1 Amethyst 1016, dini hari (01/02/16)
Gadis itu mencoba memejamkan matanya.
Lelap tak kunjung datang juga. Pening memenuhi kepalanya, tapi matanya menolak untuk menutup. Ini adalah siksaan terburuk yang bisa kau alami, ketika kau gagal menjangkau tidur meski telah berusaha keras. Kutukan, mungkin. Kutukan yang mengerikan.
Tubuhnya bergerak-gerak di atas tempat tidur mencari posisi ternyaman. Malam sudah jatuh, darahnya yang gelap mengalir di langit, mengubahnya menjadi ketiadaan. Manusia tidur pada waktu malam, lalu bangun di fajar hari untuk bekerja. Itulah siklus kehidupan. Bagaimana pun, dia gagal. Dalam hidup. Bahkan tidur pun menolak untuk mendatanginya.
Mimpi buruk mengganggu pikirannya, suatu penyakit tanpa obat. Kadang dia bermimpi tentang keluarganya—tentang kakak perempuannya atau bayangan orangtuanya yang sudah samar-samar. Kadang dia bermimpi tentang masa depan—ketidakyakinan yang menjulang di hadapannya, seperti ombak yang menjungkirbalikkan kapal.
Seluruh mimpi buruk itu membuatnya merasa takut. Bayangannya berulang-ulang, mimpi yang sama, membuatnya merasa mimpi itu adalah kenyataan dalam hidupnya. Dia ketakutan semuanya itu akan terjadi.
Ruangannya yang kecil seolah mencekiknya, membuatnya merasa kehabisan napas. Gelisah. Dia sangat ingin menggapai lelap yang tenang, tapi bagaimana caranya? Setiap kali dia menutup mata, dia dihantui oleh masa lalu dan masa depan bersamaan. Pilu memenuhi dadanya dan dia sangat ingin menangis.

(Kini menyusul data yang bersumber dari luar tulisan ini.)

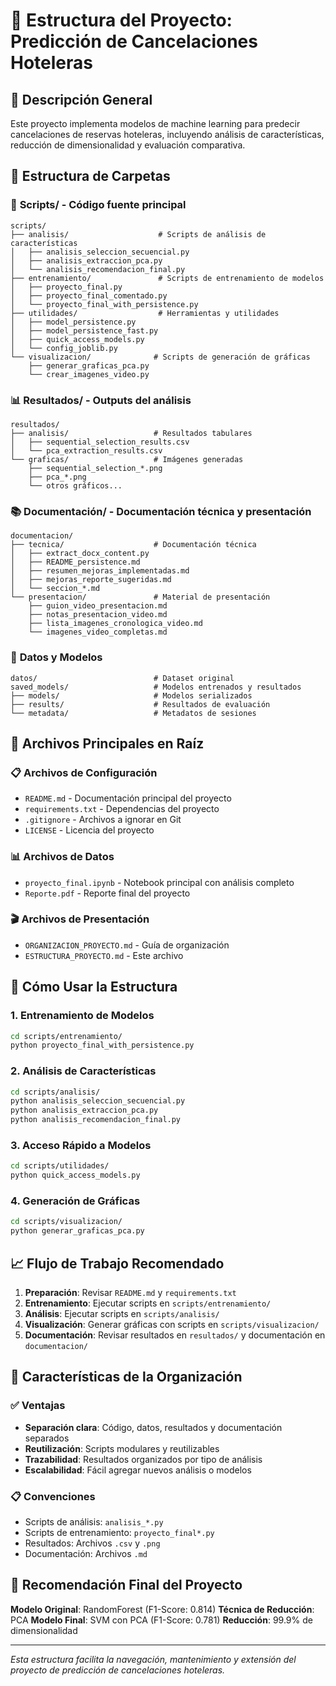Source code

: # 📁 Estructura del Proyecto: Predicción de Cancelaciones Hoteleras

## 🎯 Descripción General
Este proyecto implementa modelos de machine learning para predecir cancelaciones de reservas hoteleras, incluyendo análisis de características, reducción de dimensionalidad y evaluación comparativa.

## 📂 Estructura de Carpetas

### 🚀 **Scripts/** - Código fuente principal
```
scripts/
├── analisis/                    # Scripts de análisis de características
│   ├── analisis_seleccion_secuencial.py
│   ├── analisis_extraccion_pca.py
│   └── analisis_recomendacion_final.py
├── entrenamiento/               # Scripts de entrenamiento de modelos
│   ├── proyecto_final.py
│   ├── proyecto_final_comentado.py
│   └── proyecto_final_with_persistence.py
├── utilidades/                  # Herramientas y utilidades
│   ├── model_persistence.py
│   ├── model_persistence_fast.py
│   ├── quick_access_models.py
│   └── config_joblib.py
└── visualizacion/              # Scripts de generación de gráficas
    ├── generar_graficas_pca.py
    └── crear_imagenes_video.py
```

### 📊 **Resultados/** - Outputs del análisis
```
resultados/
├── analisis/                   # Resultados tabulares
│   ├── sequential_selection_results.csv
│   └── pca_extraction_results.csv
└── graficas/                   # Imágenes generadas
    ├── sequential_selection_*.png
    ├── pca_*.png
    └── otros gráficos...
```

### 📚 **Documentación/** - Documentación técnica y presentación
```
documentacion/
├── tecnica/                    # Documentación técnica
│   ├── extract_docx_content.py
│   ├── README_persistence.md
│   ├── resumen_mejoras_implementadas.md
│   ├── mejoras_reporte_sugeridas.md
│   └── seccion_*.md
└── presentacion/               # Material de presentación
    ├── guion_video_presentacion.md
    ├── notas_presentacion_video.md
    ├── lista_imagenes_cronologica_video.md
    └── imagenes_video_completas.md
```

### 💾 **Datos y Modelos**
```
datos/                          # Dataset original
saved_models/                   # Modelos entrenados y resultados
├── models/                     # Modelos serializados
├── results/                    # Resultados de evaluación
└── metadata/                   # Metadatos de sesiones
```

## 🎯 **Archivos Principales en Raíz**

### 📋 **Archivos de Configuración**
- `README.md` - Documentación principal del proyecto
- `requirements.txt` - Dependencias del proyecto
- `.gitignore` - Archivos a ignorar en Git
- `LICENSE` - Licencia del proyecto

### 📊 **Archivos de Datos**
- `proyecto_final.ipynb` - Notebook principal con análisis completo
- `Reporte.pdf` - Reporte final del proyecto

### 🎬 **Archivos de Presentación**
- `ORGANIZACION_PROYECTO.md` - Guía de organización
- `ESTRUCTURA_PROYECTO.md` - Este archivo

## 🚀 **Cómo Usar la Estructura**

### 1. **Entrenamiento de Modelos**
```bash
cd scripts/entrenamiento/
python proyecto_final_with_persistence.py
```

### 2. **Análisis de Características**
```bash
cd scripts/analisis/
python analisis_seleccion_secuencial.py
python analisis_extraccion_pca.py
python analisis_recomendacion_final.py
```

### 3. **Acceso Rápido a Modelos**
```bash
cd scripts/utilidades/
python quick_access_models.py
```

### 4. **Generación de Gráficas**
```bash
cd scripts/visualizacion/
python generar_graficas_pca.py
```

## 📈 **Flujo de Trabajo Recomendado**

1. **Preparación**: Revisar `README.md` y `requirements.txt`
2. **Entrenamiento**: Ejecutar scripts en `scripts/entrenamiento/`
3. **Análisis**: Ejecutar scripts en `scripts/analisis/`
4. **Visualización**: Generar gráficas con scripts en `scripts/visualizacion/`
5. **Documentación**: Revisar resultados en `resultados/` y documentación en `documentacion/`

## 🔧 **Características de la Organización**

### ✅ **Ventajas**
- **Separación clara**: Código, datos, resultados y documentación separados
- **Reutilización**: Scripts modulares y reutilizables
- **Trazabilidad**: Resultados organizados por tipo de análisis
- **Escalabilidad**: Fácil agregar nuevos análisis o modelos

### 📋 **Convenciones**
- Scripts de análisis: `analisis_*.py`
- Scripts de entrenamiento: `proyecto_final*.py`
- Resultados: Archivos `.csv` y `.png`
- Documentación: Archivos `.md`

## 🎯 **Recomendación Final del Proyecto**

**Modelo Original**: RandomForest (F1-Score: 0.814)
**Técnica de Reducción**: PCA
**Modelo Final**: SVM con PCA (F1-Score: 0.781)
**Reducción**: 99.9% de dimensionalidad

---

*Esta estructura facilita la navegación, mantenimiento y extensión del proyecto de predicción de cancelaciones hoteleras.* 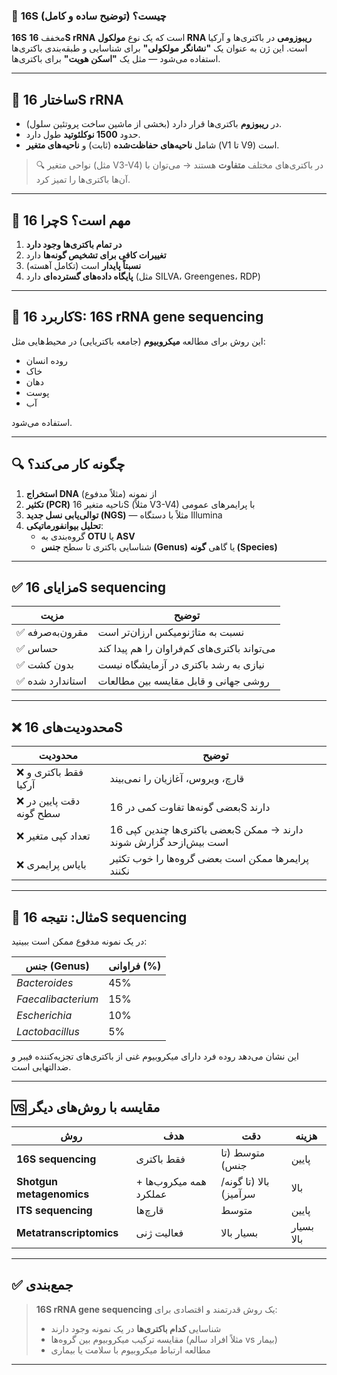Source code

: ### 🔬 **16S چیست؟ (توضیح ساده و کامل)**

**16S** مخفف **16S rRNA** است که یک نوع **مولکول RNA ریبوزومی** در باکتری‌ها و آرکیا است. این ژن به عنوان یک **"نشانگر مولکولی"** برای شناسایی و طبقه‌بندی باکتری‌ها استفاده می‌شود — مثل یک **"اسکن هویت"** برای باکتری‌ها.

---

## 🧬 ساختار 16S rRNA

- در **ریبوزوم** باکتری‌ها قرار دارد (بخشی از ماشین ساخت پروتئین سلول).
- حدود **1500 نوکلئوتید** طول دارد.
- شامل **ناحیه‌های حفاظت‌شده** (ثابت) و **ناحیه‌های متغیر** (V1 تا V9) است.

> 🔍 نواحی متغیر (مثل V3-V4) در باکتری‌های مختلف **متفاوت** هستند → می‌توان با آن‌ها باکتری‌ها را تمیز کرد.

---

## 🎯 چرا 16S مهم است؟

1. **در تمام باکتری‌ها وجود دارد**  
2. **تغییرات کافی برای تشخیص گونه‌ها** دارد  
3. **نسبتاً پایدار** است (تکامل آهسته)  
4. **پایگاه داده‌های گسترده‌ای** دارد (مثل SILVA، Greengenes، RDP)

---

## 🧪 کاربرد 16S: **16S rRNA gene sequencing**

این روش برای مطالعه **میکروبیوم** (جامعه باکتریایی) در محیط‌هایی مثل:

- روده انسان
- خاک
- دهان
- پوست
- آب

استفاده می‌شود.

---

## 🔍 چگونه کار می‌کند؟

1. **استخراج DNA** از نمونه (مثلاً مدفوع)
2. **تکثیر (PCR)** ناحیه متغیر 16S (مثلاً V3-V4) با پرایمرهای عمومی
3. **توالی‌یابی نسل جدید (NGS)** — مثلاً با دستگاه Illumina
4. **تحلیل بیوانفورماتیکی**:
   - گروه‌بندی به **OTU** یا **ASV**
   - شناسایی باکتری تا سطح **جنس (Genus)** یا گاهی **گونه (Species)**

---

## ✅ مزایای 16S sequencing

| مزیت | توضیح |
|------|--------|
| ✅ مقرون‌به‌صرفه | نسبت به متاژنومیکس ارزان‌تر است |
| ✅ حساس | می‌تواند باکتری‌های کم‌فراوان را هم پیدا کند |
| ✅ بدون کشت | نیازی به رشد باکتری در آزمایشگاه نیست |
| ✅ استاندارد شده | روشی جهانی و قابل مقایسه بین مطالعات |

---

## ❌ محدودیت‌های 16S

| محدودیت | توضیح |
|--------|--------|
| ❌ فقط باکتری و آرکیا | قارچ، ویروس، آغازیان را نمی‌بیند |
| ❌ دقت پایین در سطح گونه | بعضی گونه‌ها تفاوت کمی در 16S دارند |
| ❌ تعداد کپی متغیر | بعضی باکتری‌ها چندین کپی 16S دارند → ممکن است بیش‌ازحد گزارش شوند |
| ❌ بایاس پرایمری | پرایمرها ممکن است بعضی گروه‌ها را خوب تکثیر نکنند |

---

## 🧩 مثال: نتیجه 16S sequencing

در یک نمونه مدفوع ممکن است ببینید:

| جنس (Genus) | فراوانی (%) |
|-------------|-------------|
| *Bacteroides* | 45% |
| *Faecalibacterium* | 15% |
| *Escherichia* | 10% |
| *Lactobacillus* | 5% |

این نشان می‌دهد روده فرد دارای میکروبیوم غنی از باکتری‌های تجزیه‌کننده فیبر و ضدالتهابی است.

---

## 🆚 مقایسه با روش‌های دیگر

| روش | هدف | دقت | هزینه |
|------|------|------|-------|
| **16S sequencing** | فقط باکتری | متوسط (تا جنس) | پایین |
| **Shotgun metagenomics** | همه میکروب‌ها + عملکرد | بالا (تا گونه/سرآمیز) | بالا |
| **ITS sequencing** | قارچ‌ها | متوسط | پایین |
| **Metatranscriptomics** | فعالیت ژنی | بسیار بالا | بسیار بالا |

---

## ✅ جمع‌بندی

> **16S rRNA gene sequencing** یک روش قدرتمند و اقتصادی برای:
> - شناسایی **کدام باکتری‌ها** در یک نمونه وجود دارند
> - مقایسه ترکیب میکروبیوم بین گروه‌ها (مثلاً افراد سالم vs بیمار)
> - مطالعه ارتباط میکروبیوم با سلامت یا بیماری

---
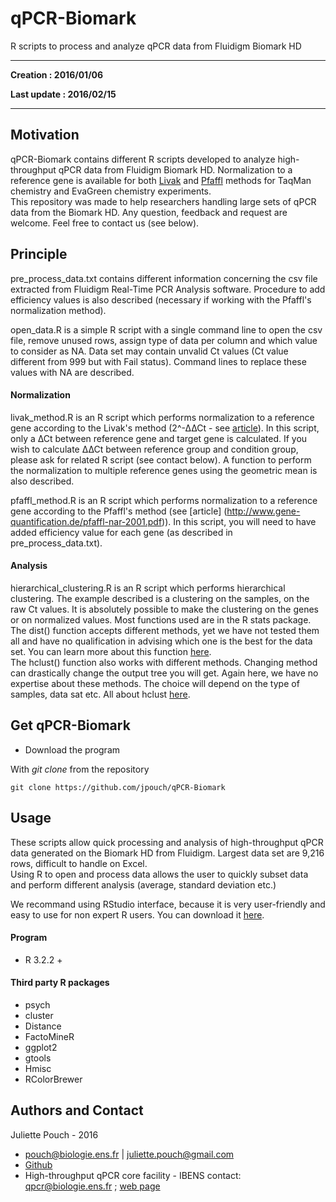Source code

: # qPCR-Biomark
R scripts to process and analyze qPCR data from Fluidigm Biomark HD

---

**Creation : 2016/01/06**

**Last update : 2016/02/15**

---

## Motivation

qPCR-Biomark contains different R scripts developed to analyze high-throughput qPCR data from Fluidigm Biomark HD.
Normalization to a reference gene is available for both [Livak](http://www.gene-quantification.de/livak-2001.pdf) and [Pfaffl](http://www.gene-quantification.de/pfaffl-nar-2001.pdf) methods for TaqMan chemistry and EvaGreen chemistry experiments.  
This repository was made to help researchers handling large sets of qPCR data from the Biomark HD. Any question, feedback and request are welcome. Feel free to contact us (see below).


## Principle

pre_process_data.txt contains different information concerning the csv file extracted from Fluidigm Real-Time PCR Analysis software. Procedure to add efficiency values is also described (necessary if working with the Pfaffl's normalization method).

open_data.R is a simple R script with a single command line to open the csv file, remove unused rows, assign type of data per column and which value to consider as NA. Data set may contain unvalid Ct values (Ct value different from 999 but with Fail status). Command lines to replace these values with NA are described.

#### Normalization

livak_method.R is an R script which performs normalization to a reference gene according to the Livak's method (2^-∆∆Ct - see [article](http://www.gene-quantification.de/livak-2001.pdf)). In this script, only a ∆Ct between reference gene and target gene is calculated. If you wish to calculate ∆∆Ct between reference group and condition group, please ask for related R script (see contact below).
A function to perform the normalization to multiple reference genes using the geometric mean is also described.

pfaffl_method.R is an R script which performs normalization to a reference gene according to the Pfaffl's method (see [article] (http://www.gene-quantification.de/pfaffl-nar-2001.pdf)). In this script, you will need to have added efficiency value for each gene (as described in pre_process_data.txt).

#### Analysis

hierarchical_clustering.R is an R script which performs hierarchical clustering. The example described is a clustering on the samples, on the raw Ct values. It is absolutely possible to make the clustering on the genes or on normalized values.
Most functions used are in the R stats package.  
The dist() function accepts different methods, yet we have not tested them all and have no qualification in advising which one is the best for the data set. You can learn more about this function [here](https://stat.ethz.ch/R-manual/R-devel/library/stats/html/dist.html).  
The hclust() function also works with different methods. Changing method can drastically change the output tree you will get. Again here, we have no expertise about these methods. The choice will depend on the type of samples, data sat etc. All about hclust [here](https://stat.ethz.ch/R-manual/R-devel/library/stats/html/hclust.html).


## Get qPCR-Biomark

* Download the program

With *git clone* from the repository
 
```	git clone https://github.com/jpouch/qPCR-Biomark ```


## Usage

These scripts allow quick processing and analysis of high-throughput qPCR data generated on the Biomark HD from Fluidigm.
Largest data set are 9,216 rows, difficult to handle on Excel.  
Using R to open and process data allows the user to quickly subset data and perform different analysis (average, standard deviation etc.)

We recommand using RStudio interface, because it is very user-friendly and easy to use for non expert R users.
You can download it [here](https://www.rstudio.com/products/rstudio/download/).

#### Program

* R 3.2.2 +

#### Third party R packages

* psych
* cluster
* Distance
* FactoMineR
* ggplot2
* gtools
* Hmisc
* RColorBrewer

## Authors and Contact

Juliette Pouch - 2016
* <pouch@biologie.ens.fr> | <juliette.pouch@gmail.com>
* [Github](https://github.com/jpouch)
* High-throughput qPCR core facility - IBENS contact: <qpcr@biologie.ens.fr> ; [web page](http://www.ibens.ens.fr/spip.php?rubrique46)
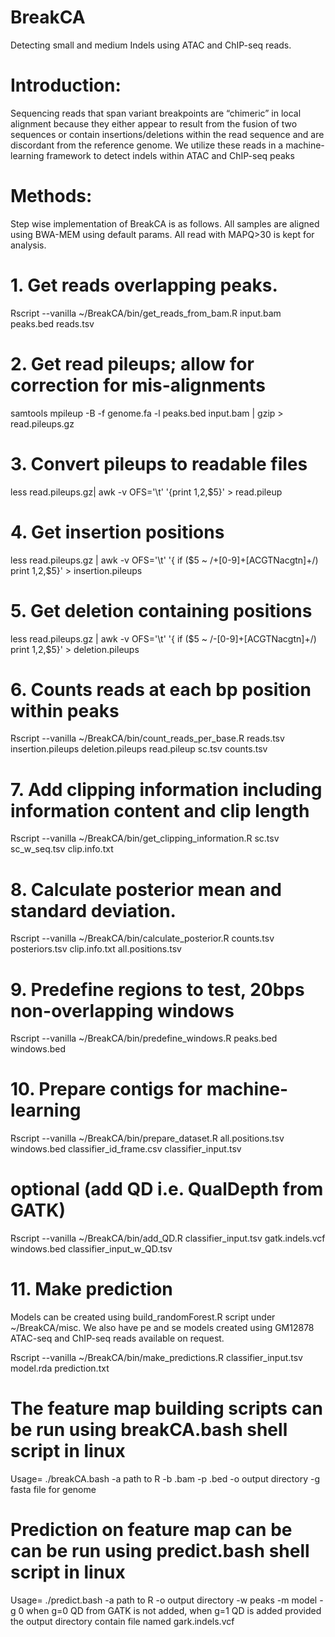 # BreakCA
Detecting small and medium Indels using ATAC and ChIP-seq reads.

# Introduction: 
Sequencing reads that span variant breakpoints are “chimeric” in local alignment because they either appear to result from the fusion of two sequences or contain insertions/deletions within the read sequence and are discordant from the reference genome. We utilize these reads in a machine-learning framework to detect indels within ATAC and ChIP-seq peaks

# Methods: 
Step wise implementation of BreakCA is as follows. All samples are aligned using BWA-MEM using default params. All read with MAPQ>30 is kept for analysis.

# 1. Get reads overlapping peaks.
Rscript --vanilla  ~/BreakCA/bin/get_reads_from_bam.R input.bam peaks.bed reads.tsv

# 2. Get read pileups; allow for correction for mis-alignments
samtools mpileup -B -f genome.fa -l peaks.bed input.bam | gzip > read.pileups.gz

# 3. Convert pileups to readable files
less read.pileups.gz| awk -v OFS='\t' '{print $1,$2,$5}' > read.pileup

# 4. Get insertion positions
less read.pileups.gz | awk -v OFS='\t' '{ if ($5 ~ /\+[0-9]+[ACGTNacgtn]+/) print $1,$2,$5}' > insertion.pileups

# 5. Get deletion containing positions
less read.pileups.gz | awk -v OFS='\t' '{ if ($5 ~ /-[0-9]+[ACGTNacgtn]+/) print $1,$2,$5}' > deletion.pileups

# 6. Counts reads at each bp position within peaks
Rscript --vanilla ~/BreakCA/bin/count_reads_per_base.R reads.tsv insertion.pileups deletion.pileups read.pileup sc.tsv counts.tsv

# 7. Add clipping information including information content and clip length
Rscript --vanilla ~/BreakCA/bin/get_clipping_information.R sc.tsv sc_w_seq.tsv clip.info.txt

# 8. Calculate posterior mean and standard deviation.
Rscript --vanilla ~/BreakCA/bin/calculate_posterior.R counts.tsv posteriors.tsv clip.info.txt all.positions.tsv

# 9. Predefine regions to test, 20bps non-overlapping windows
Rscript --vanilla ~/BreakCA/bin/predefine_windows.R peaks.bed windows.bed

# 10. Prepare contigs for machine-learning
Rscript --vanilla ~/BreakCA/bin/prepare_dataset.R all.positions.tsv windows.bed classifier_id_frame.csv classifier_input.tsv

# optional (add QD i.e. QualDepth from GATK)
Rscript --vanilla ~/BreakCA/bin/add_QD.R classifier_input.tsv gatk.indels.vcf windows.bed classifier_input_w_QD.tsv 

# 11. Make prediction
Models can be created using build_randomForest.R script under ~/BreakCA/misc. We also have pe and se models created using GM12878 ATAC-seq and ChIP-seq reads available on request.

Rscript --vanilla ~/BreakCA/bin/make_predictions.R classifier_input.tsv model.rda prediction.txt 

# The feature map building scripts can be run using breakCA.bash shell script in linux
Usage= ./breakCA.bash -a path to R -b .bam -p .bed -o output directory -g fasta file for genome

# Prediction on feature map can be can be run using predict.bash shell script in linux
Usage= ./predict.bash -a path to R -o output directory -w peaks -m model -g 0
when g=0 QD from GATK is not added, when g=1 QD is added provided the output directory contain file named gark.indels.vcf


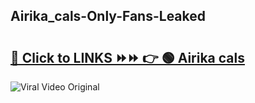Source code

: 
 ## Airika_cals-Only-Fans-Leaked

# <h2><a href="https://clipsfans.com/Airika_cals&ref=git">🔗 Click to LINKS ⏩⏩ 👉 🟢 Airika cals </a></h2>

<a href="https://clipsfans.com/Airika_cals&ref=git" rel="nofollow" data-target="animated-image.originalLink"><img src="https://i.ibb.co.com/xMMVF88/686577567.gif" alt="Viral Video Original" style="max-width: 100%; display: inline-block;" data-target="animated-image.originalImage"></a>
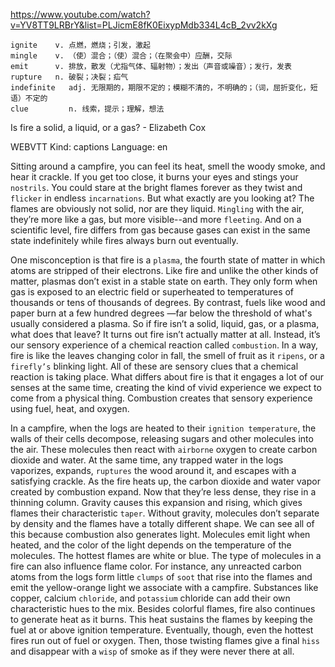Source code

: https://www.youtube.com/watch?v=YV8TT9LRBrY&list=PLJicmE8fK0EixypMdb334L4cB_2vv2kXg 

```
ignite    v. 点燃，燃烧；引发，激起  
mingle    v. （使）混合；（使）混合；（在聚会中）应酬，交际
emit      v. 排放，散发（尤指气体、辐射物）；发出（声音或噪音）；发行，发表
rupture   n. 破裂；决裂；疝气    
indefinite   adj. 无限期的，期限不定的；模糊不清的，不明确的；（词，屈折变化，短语）不定的
clue         n. 线索，提示；理解，想法
``` 

Is fire a solid, a liquid, or a gas? - Elizabeth Cox 

WEBVTT Kind: captions Language: en 

Sitting around a campfire, you can feel its heat, smell the woody smoke, and hear it crackle. If you get too close, it burns your eyes and stings your `nostrils`. You could stare at the bright flames forever as they twist and `flicker` in endless `incarnations`. But what exactly are you looking at? The flames are obviously not solid, nor are they liquid. `Mingling` with the air, they’re more like a gas, but more visible--and more `fleeting`. And on a scientific level, fire differs from gas because gases can exist in the same state indefinitely while fires always burn out eventually. 

One misconception is that fire is a `plasma`, the fourth state of matter in which atoms are stripped of their electrons. Like fire and unlike the other kinds of matter, plasmas don’t exist in a stable state on earth. They only form when gas is exposed to an electric field or superheated to temperatures of thousands or tens of thousands of degrees. By contrast, fuels like wood and paper burn at a few hundred degrees —far below the threshold of what's usually considered a plasma. So if fire isn’t a solid, liquid, gas, or a plasma, what does that leave? It turns out fire isn’t actually matter at all. Instead, it’s our sensory experience of a chemical reaction called `combustion`. In a way, fire is like the leaves changing color in fall, the smell of fruit as it `ripens`, or a `firefly’s` blinking light. All of these are sensory clues that a chemical reaction is taking place. What differs about fire is that it engages a lot of our senses at the same time, creating the kind of vivid experience we expect to come from a physical thing. Combustion creates that sensory experience using fuel, heat, and oxygen. 

In a campfire, when the logs are heated to their `ignition temperature`, the walls of their cells decompose, releasing sugars and other molecules into the air. These molecules then react with `airborne` oxygen to create carbon dioxide and water. At the same time, any trapped water in the logs vaporizes, expands, `ruptures` the wood around it, and escapes with a satisfying crackle. As the fire heats up, the carbon dioxide and water vapor created by combustion expand. Now that they’re less dense, they rise in a thinning column. Gravity causes this expansion and rising, which gives flames their characteristic `taper`. Without gravity, molecules don’t separate by density and the flames have a totally different shape. We can see all of this because combustion also generates light. Molecules emit light when heated, and the color of the light depends on the temperature of the molecules. The hottest flames are white or blue. The type of molecules in a fire can also influence flame color. For instance, any unreacted carbon atoms from the logs form little `clumps` of `soot` that rise into the flames and emit the yellow-orange light we associate with a campfire. Substances like copper, calcium `chloride`, and `potassium` chloride can add their own characteristic hues to the mix. Besides colorful flames, fire also continues to generate heat as it burns. This heat sustains the flames by keeping the fuel at or above ignition temperature. Eventually, though, even the hottest fires run out of fuel or oxygen. Then, those twisting flames give a final `hiss` and disappear with a `wisp` of smoke as if they were never there at all. 

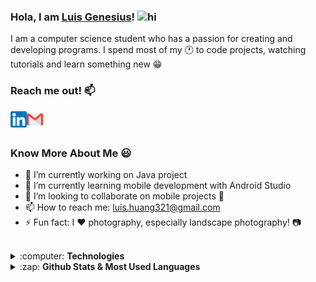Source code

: ### Hola, I am [Luis Genesius](https://lgenesius.github.io/portfolio-v2/)!  <img src="https://user-images.githubusercontent.com/1303154/88677602-1635ba80-d120-11ea-84d8-d263ba5fc3c0.gif" width="28px" alt="hi">
I am a computer science student who has a passion for creating and developing programs. I spend most of my :clock1: to code projects, watching tutorials and learn something new :grin:
<br>
### Reach me out! :mailbox:
[<img align="left" alt="LinkedIn" width="26px" src="assets/linkedin.png" title="LinkedIn: Luis Genesius"/>](https://www.linkedin.com/in/luis-genesius-4435a0171/)
[<img align="left" alt="Gmail" width="26px" src="assets/gmail.png" title="Email: luis.huang321@gmail.com"/>](mailto:luis.huang321@gmail.com)<br><br>

### Know More About Me :smiley:
- 🔭 I’m currently working on Java project
- 🌱 I’m currently learning mobile development with Android Studio
- 👯 I’m looking to collaborate on mobile projects :iphone:
- 📫 How to reach me: [luis.huang321@gmail.com](mailto:luis.huang321@gmail.com)
- ⚡ Fun fact: I :heart: photography, especially landscape photography! :camera:
<br><br>
<details>
  <summary>
    :computer: <strong>Technologies</strong><br>
  </summary>
  <p></p>
  <b>Programming Languages</b> :book:<br>
  <p></p>
<img align="left" alt="C" width="26px" src="assets/c.png" title="C"/> <img align="left" alt="C#" width="26px" src="assets/csharp.png" title="C#"/> <br><br>
  <b>Web Development</b> 🌐<br>
  <p></p>
<img align="left" alt="HTML" width="26px" src="assets/html.png" title="HTML"/> <img align="left" alt="CSS" width="26px" src="assets/css.png" title="CSS"/> <img align="left" alt="Javascript" width="26px" src="assets/javascript.png" title="Javascript"/> <img align="left" alt="PHP" width="26px" src="assets/php.png" title="PHP"/> <img align="left" alt="Laravel" width="26px" src="assets/laravel.webp" title="Laravel"/> <img align="left" alt="ASP.NET" width="26px" src="assets/asp.png" title="ASP.NET"/> <br><br>
  <b>Mobile Development</b> :iphone:<br>
  <p></p>
<img align="left" alt="Android Studio" width="26px" src="assets/androidstudio.png" title="Android Studio"/> <img align="left" alt="Java" width="26px" src="assets/java.png" title="Java"/> <br><br>
  <b>DBMS</b> :floppy_disk:<br>
<p></p>
<img align="left" alt="MySQL" width="35px" src="assets/mysql.webp" title="MySQL"/> <img align="left" alt="PostgreSQL" width="26px" src="assets/postgre.webp" title="PostgreSQL"/> <img align="left" alt="SQL Server" width="35px" src="assets/sqlserver.webp" title="SQL Server"/> <img align="left" alt="Firebase" width="24px" src="assets/firebase.png" title="Firebase"/>
<br> <br>
</details>

<details>
  <summary>
    :zap: <strong>Github Stats & Most Used Languages</strong>
  </summary>
  <img align="left" alt="Luis's GitHub Stats" src="https://github-readme-stats.vercel.app/api?username=lgenesius&show_icons=true&hide_border=true" /> <img align="left" alt="Luis's Most Used Languages" src="https://github-readme-stats.vercel.app/api/top-langs/?username=lgenesius&layout=compact" />
  <br> <br>
</details>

Dia hanya seorang gadis biasa dari desa yang biasa. Yatim-piatu di awal masa remajanya, tapi waktu itu masih ada kakak yang menjaganya. Dulu. Sekarang, dia sendiri, tanpa keluarga dan tanpa teman. Dia memang terbiasa sendiri dalam diam, menutupi seluruh perasaannya rapat-rapat.
Sejak kecil, tubuhnya tidak terlalu kuat. Dia tidak bisa dibandingkan dengan kakaknya yang sempurna karena dirinya tidak punya kemampuan. Kakaknya Alize masuk ke sekolah ksatria dengan beasiswa penuh, tapi dirinya—masuk sekolah ksatria pun dia tidak dapat karena dia tidak memiliki kesanggupan yang diperlukan. Bahkan akademisnya pun juga hanya rata-rata.
Elisa menarik napas, menenangkan dirinya sendiri sambil menyentuh liontin yang terkalungkan di lehernya. Ibunya memberikan liontin biru ini padanya, bukan kakaknya. Ibunya bilang dia harus menjaganya baik-baik.
Batu aneh kebiruan yang menjadi liontin kalung itu terasa dingin di tangannya.
Napasnya terhela lagi.
Kakaknya sudah pergi bahkan tanpa tubuh yang bisa dimakamkan. Perang, perang, selalu saja perang. Ayahnya terluka parah akibat perang pertama dan meninggal setahun kemudian meski ibunya sudah mengerahkan semua upaya untuk menyembuhkannya. Kakaknya juga.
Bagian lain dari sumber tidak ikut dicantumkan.